• WHAT YOU SHOULD DO:
Write out every line below that includes the word "elbow".

• RECORDS SUPPLIED:
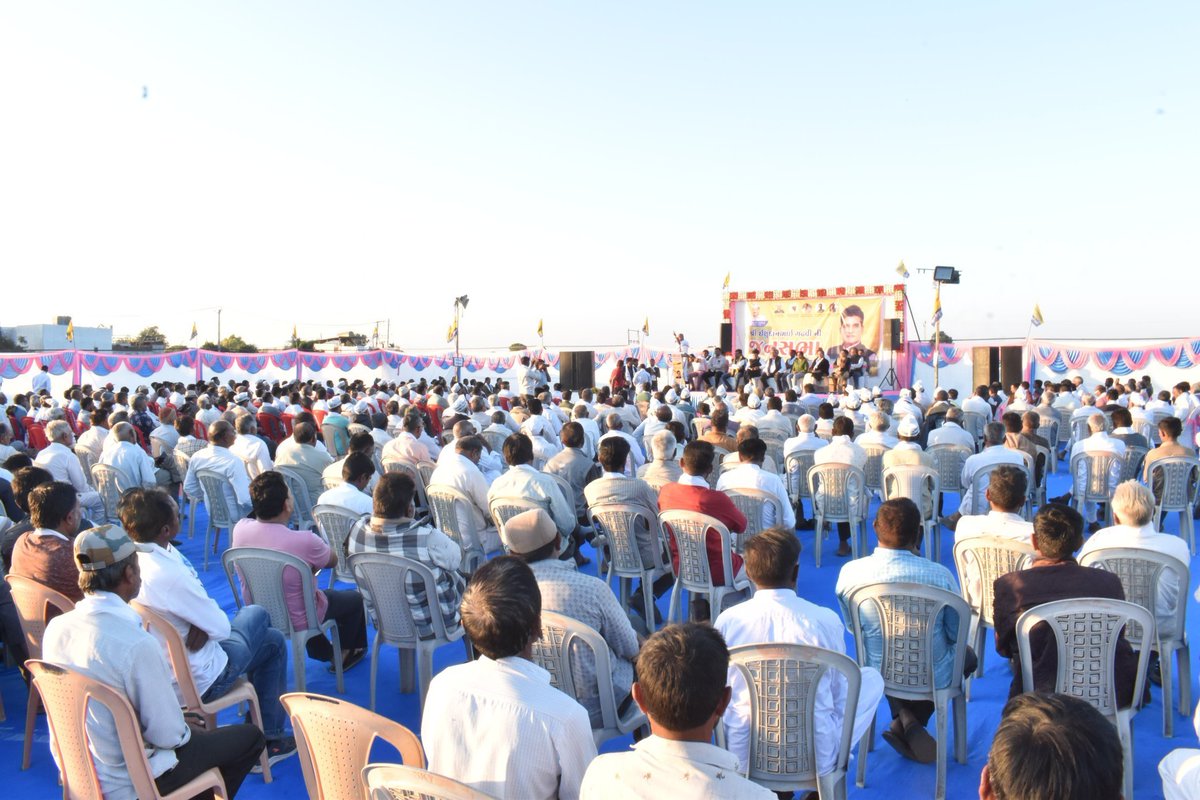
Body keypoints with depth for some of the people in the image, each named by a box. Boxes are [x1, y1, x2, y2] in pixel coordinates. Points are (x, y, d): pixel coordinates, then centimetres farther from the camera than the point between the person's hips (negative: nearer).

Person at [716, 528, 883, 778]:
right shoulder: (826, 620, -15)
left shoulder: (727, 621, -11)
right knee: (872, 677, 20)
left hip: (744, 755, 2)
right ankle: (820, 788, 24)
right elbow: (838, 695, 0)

---

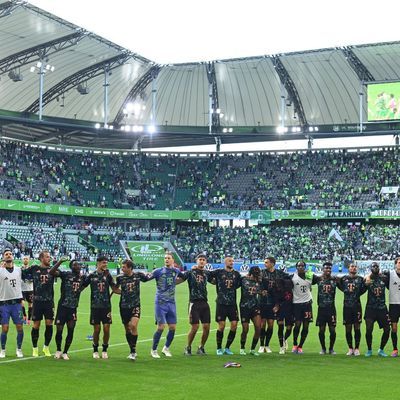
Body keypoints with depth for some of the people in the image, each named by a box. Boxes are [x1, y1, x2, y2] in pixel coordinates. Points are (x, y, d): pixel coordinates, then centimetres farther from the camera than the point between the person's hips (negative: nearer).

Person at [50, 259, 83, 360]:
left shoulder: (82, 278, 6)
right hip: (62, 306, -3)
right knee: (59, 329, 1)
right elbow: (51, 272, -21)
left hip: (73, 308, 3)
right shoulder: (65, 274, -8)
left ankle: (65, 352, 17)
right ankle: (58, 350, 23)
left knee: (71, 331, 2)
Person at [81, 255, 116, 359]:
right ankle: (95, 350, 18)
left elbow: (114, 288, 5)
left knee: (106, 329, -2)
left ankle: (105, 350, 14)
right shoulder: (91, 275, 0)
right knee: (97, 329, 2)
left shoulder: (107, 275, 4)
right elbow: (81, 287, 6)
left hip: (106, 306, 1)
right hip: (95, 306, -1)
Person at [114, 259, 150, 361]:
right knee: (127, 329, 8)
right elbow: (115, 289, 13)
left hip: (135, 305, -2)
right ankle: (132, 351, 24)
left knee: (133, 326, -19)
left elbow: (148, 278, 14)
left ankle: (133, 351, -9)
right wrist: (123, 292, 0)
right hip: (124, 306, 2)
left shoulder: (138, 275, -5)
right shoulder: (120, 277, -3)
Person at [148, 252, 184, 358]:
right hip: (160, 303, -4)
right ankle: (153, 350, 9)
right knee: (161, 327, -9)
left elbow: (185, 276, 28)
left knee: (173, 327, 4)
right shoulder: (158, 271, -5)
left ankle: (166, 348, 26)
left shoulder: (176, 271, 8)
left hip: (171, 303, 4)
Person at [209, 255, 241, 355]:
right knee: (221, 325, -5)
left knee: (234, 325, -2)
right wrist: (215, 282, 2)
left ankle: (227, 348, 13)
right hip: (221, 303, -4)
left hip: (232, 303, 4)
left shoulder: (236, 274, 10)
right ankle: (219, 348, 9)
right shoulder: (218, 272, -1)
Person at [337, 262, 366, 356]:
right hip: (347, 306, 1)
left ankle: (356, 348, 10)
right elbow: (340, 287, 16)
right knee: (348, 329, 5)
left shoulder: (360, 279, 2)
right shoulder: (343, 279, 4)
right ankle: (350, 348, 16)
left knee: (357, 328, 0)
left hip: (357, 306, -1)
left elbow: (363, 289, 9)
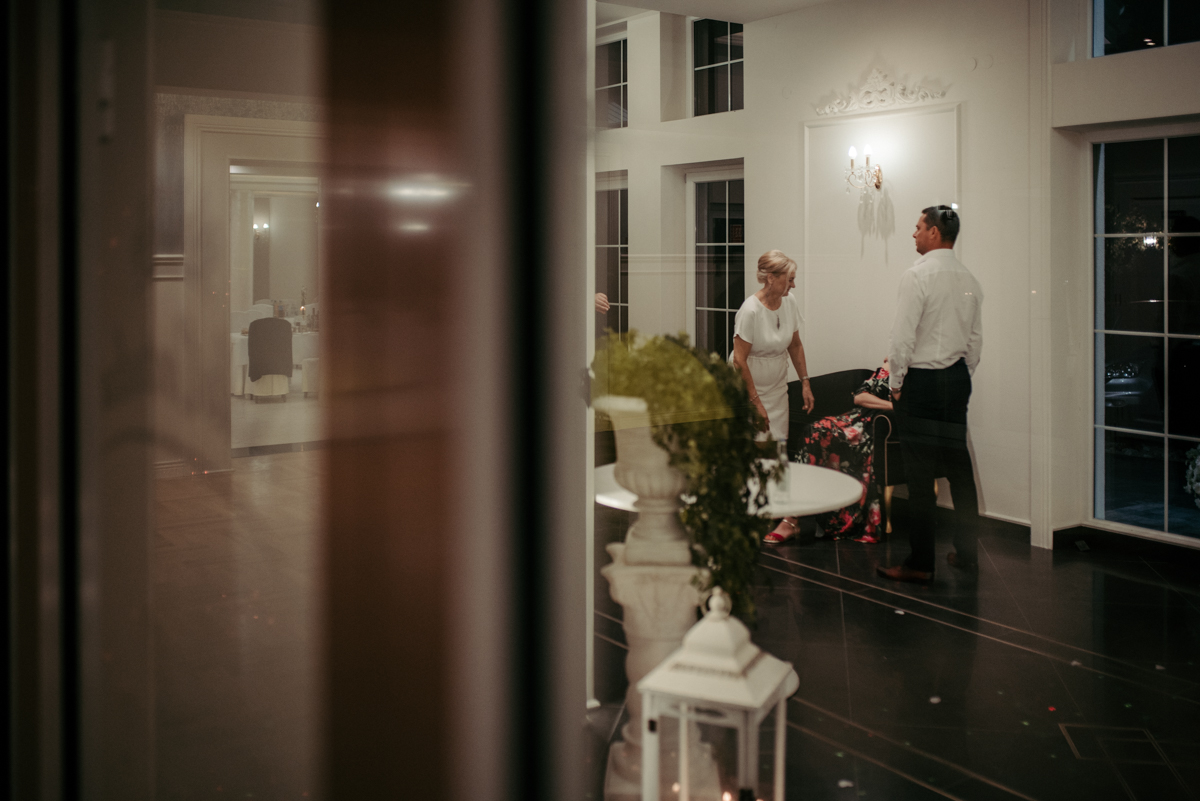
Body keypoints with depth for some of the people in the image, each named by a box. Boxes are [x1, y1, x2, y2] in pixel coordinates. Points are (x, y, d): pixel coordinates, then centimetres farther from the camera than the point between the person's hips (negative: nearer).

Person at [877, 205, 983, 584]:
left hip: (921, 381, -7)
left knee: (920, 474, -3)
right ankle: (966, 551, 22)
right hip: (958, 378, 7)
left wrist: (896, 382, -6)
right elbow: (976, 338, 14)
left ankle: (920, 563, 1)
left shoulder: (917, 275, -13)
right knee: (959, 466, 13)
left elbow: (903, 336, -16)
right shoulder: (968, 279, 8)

• RESULT:
right elbow: (838, 695, 0)
right elbow: (51, 272, -21)
left elbow: (114, 288, 5)
right elbow: (81, 287, 6)
right elbow: (115, 289, 13)
left elbow: (148, 278, 14)
left elbow: (185, 276, 28)
right elbow: (340, 287, 16)
left elbow: (363, 289, 9)
right elbow: (976, 338, 14)
left elbow: (903, 336, -16)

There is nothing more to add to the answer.